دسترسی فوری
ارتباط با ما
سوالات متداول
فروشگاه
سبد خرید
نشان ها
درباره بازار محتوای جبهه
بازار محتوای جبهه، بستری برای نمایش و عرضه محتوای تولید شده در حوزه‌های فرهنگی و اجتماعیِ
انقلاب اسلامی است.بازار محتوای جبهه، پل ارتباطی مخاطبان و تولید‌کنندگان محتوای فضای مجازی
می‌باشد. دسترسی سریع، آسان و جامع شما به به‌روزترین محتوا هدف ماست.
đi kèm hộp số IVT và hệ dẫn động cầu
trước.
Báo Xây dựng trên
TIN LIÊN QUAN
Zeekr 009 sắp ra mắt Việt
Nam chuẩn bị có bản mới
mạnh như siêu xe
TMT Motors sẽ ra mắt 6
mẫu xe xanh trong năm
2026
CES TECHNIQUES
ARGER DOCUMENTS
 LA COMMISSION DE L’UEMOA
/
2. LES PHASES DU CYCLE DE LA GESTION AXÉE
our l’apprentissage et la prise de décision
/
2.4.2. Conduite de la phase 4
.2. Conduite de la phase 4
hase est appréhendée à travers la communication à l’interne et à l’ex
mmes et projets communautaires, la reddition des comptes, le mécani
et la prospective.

□ □ □ □ □ □ □

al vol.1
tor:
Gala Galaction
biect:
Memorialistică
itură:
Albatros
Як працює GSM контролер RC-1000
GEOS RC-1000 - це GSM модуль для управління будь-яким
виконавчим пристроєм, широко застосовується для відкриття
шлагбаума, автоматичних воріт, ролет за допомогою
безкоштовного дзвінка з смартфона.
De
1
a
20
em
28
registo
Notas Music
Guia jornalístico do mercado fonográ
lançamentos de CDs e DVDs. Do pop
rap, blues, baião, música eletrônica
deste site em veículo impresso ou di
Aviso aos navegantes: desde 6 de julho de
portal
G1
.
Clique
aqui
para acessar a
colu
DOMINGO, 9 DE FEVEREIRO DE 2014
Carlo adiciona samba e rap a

□ □ □ □ □ □ □

### WHAT THE TASK REQUIRES
Copy the lines of the records above exactly, starting at the line that contains "دسترسی فوری" and ending at the line that contains "et la prospective.", with both of those lines included.

### OUTPUT FOR THIS EXERCISE
دسترسی فوری
ارتباط با ما
سوالات متداول
فروشگاه
سبد خرید
نشان ها
درباره بازار محتوای جبهه
بازار محتوای جبهه، بستری برای نمایش و عرضه محتوای تولید شده در حوزه‌های فرهنگی و اجتماعیِ
انقلاب اسلامی است.بازار محتوای جبهه، پل ارتباطی مخاطبان و تولید‌کنندگان محتوای فضای مجازی
می‌باشد. دسترسی سریع، آسان و جامع شما به به‌روزترین محتوا هدف ماست.
đi kèm hộp số IVT và hệ dẫn động cầu
trước.
Báo Xây dựng trên
TIN LIÊN QUAN
Zeekr 009 sắp ra mắt Việt
Nam chuẩn bị có bản mới
mạnh như siêu xe
TMT Motors sẽ ra mắt 6
mẫu xe xanh trong năm
2026
CES TECHNIQUES
ARGER DOCUMENTS
 LA COMMISSION DE L’UEMOA
/
2. LES PHASES DU CYCLE DE LA GESTION AXÉE
our l’apprentissage et la prise de décision
/
2.4.2. Conduite de la phase 4
.2. Conduite de la phase 4
hase est appréhendée à travers la communication à l’interne et à l’ex
mmes et projets communautaires, la reddition des comptes, le mécani
et la prospective.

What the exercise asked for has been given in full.